## Your assignment
Make an exact copy of the records, leaving out the images.

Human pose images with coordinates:
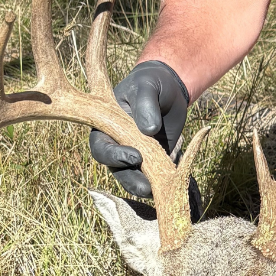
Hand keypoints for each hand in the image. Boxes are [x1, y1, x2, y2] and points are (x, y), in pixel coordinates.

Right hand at [89, 60, 190, 199]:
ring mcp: (134, 155)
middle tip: (147, 187)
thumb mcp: (147, 87)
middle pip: (116, 169)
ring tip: (159, 192)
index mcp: (105, 127)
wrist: (168, 90)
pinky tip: (173, 182)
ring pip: (133, 178)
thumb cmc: (150, 84)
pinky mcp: (152, 160)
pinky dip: (161, 181)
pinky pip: (153, 176)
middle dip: (130, 180)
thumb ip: (146, 105)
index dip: (115, 156)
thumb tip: (148, 130)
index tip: (136, 156)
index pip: (102, 148)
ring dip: (144, 187)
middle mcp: (116, 145)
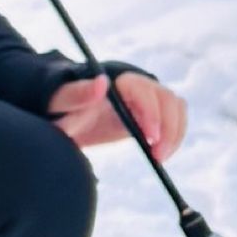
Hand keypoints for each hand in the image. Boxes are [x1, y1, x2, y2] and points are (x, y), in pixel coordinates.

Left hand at [48, 72, 186, 163]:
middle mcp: (135, 84)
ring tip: (159, 157)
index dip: (152, 111)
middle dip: (168, 127)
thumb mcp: (63, 101)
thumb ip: (79, 93)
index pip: (144, 90)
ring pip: (175, 107)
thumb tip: (102, 83)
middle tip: (158, 156)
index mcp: (116, 78)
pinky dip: (174, 136)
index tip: (150, 138)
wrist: (64, 112)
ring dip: (174, 132)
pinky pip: (174, 118)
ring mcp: (145, 97)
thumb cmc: (61, 104)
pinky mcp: (150, 111)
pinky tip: (161, 154)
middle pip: (166, 98)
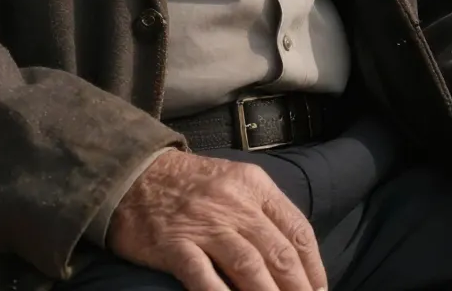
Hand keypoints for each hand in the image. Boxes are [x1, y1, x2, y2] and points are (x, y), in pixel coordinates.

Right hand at [107, 151, 324, 290]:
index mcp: (255, 185)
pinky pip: (204, 277)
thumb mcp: (235, 181)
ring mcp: (204, 224)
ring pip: (250, 266)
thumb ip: (262, 211)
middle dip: (298, 287)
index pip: (297, 229)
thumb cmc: (189, 183)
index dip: (313, 266)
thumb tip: (290, 256)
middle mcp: (235, 203)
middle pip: (278, 252)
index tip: (318, 289)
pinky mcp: (174, 245)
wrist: (133, 172)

## Reply to the exercise
Hand keypoints for each hand in the image. Boxes are [x1, y1, x2, y2] and points are (x, y), in pixel coordinates.

Right hand at [89, 60, 190, 199]:
ring mcp: (134, 155)
middle tip: (147, 187)
thumb mcp: (147, 87)
middle pip: (116, 169)
ring tip: (159, 192)
index mcp: (105, 127)
wrist: (168, 90)
pinky tip: (173, 182)
ring pip: (133, 178)
thumb cmc: (150, 84)
pinky mcp: (152, 160)
pinky dip: (161, 181)
pinky pip: (153, 176)
middle dip: (130, 180)
thumb ip: (146, 105)
index dip: (115, 156)
thumb tip: (148, 130)
index tip: (136, 156)
index pip: (102, 148)
ring dip: (144, 187)
middle mcp: (116, 145)
Hand keypoints for each hand in the image. Boxes are [x1, y1, x2, y2] and points are (x, y), in pixel coordinates.

Left hand at [48, 72, 186, 163]:
middle mcp: (135, 84)
ring tip: (159, 157)
index dip: (152, 111)
middle dip: (168, 127)
thumb mcp: (63, 101)
thumb ip: (79, 93)
index pip: (144, 90)
ring pip: (175, 107)
thumb tip: (102, 83)
middle tip: (158, 156)
index mcp: (116, 78)
pinky dip: (174, 136)
index tip: (150, 138)
wrist: (64, 112)
ring dip: (174, 132)
pinky pip: (174, 118)
ring mcp: (145, 97)
thumb cmc: (61, 104)
pinky mcp: (150, 111)
pinky tip: (161, 154)
middle pip: (166, 98)
Hand keypoints for each hand in the image. Boxes are [x1, y1, x2, y2] and points are (x, y), in pixel coordinates.

Right hand at [107, 151, 324, 290]:
index mcp: (255, 185)
pinky pip: (204, 277)
thumb mcp: (235, 181)
ring mcp: (204, 224)
ring pip: (250, 266)
thumb ip: (262, 211)
middle dip: (298, 287)
index pip: (297, 229)
thumb cmc: (189, 183)
index dip: (313, 266)
thumb tip: (290, 256)
middle mcp: (235, 203)
middle pip: (278, 252)
index tip: (318, 289)
pinky mcp: (174, 245)
wrist: (133, 172)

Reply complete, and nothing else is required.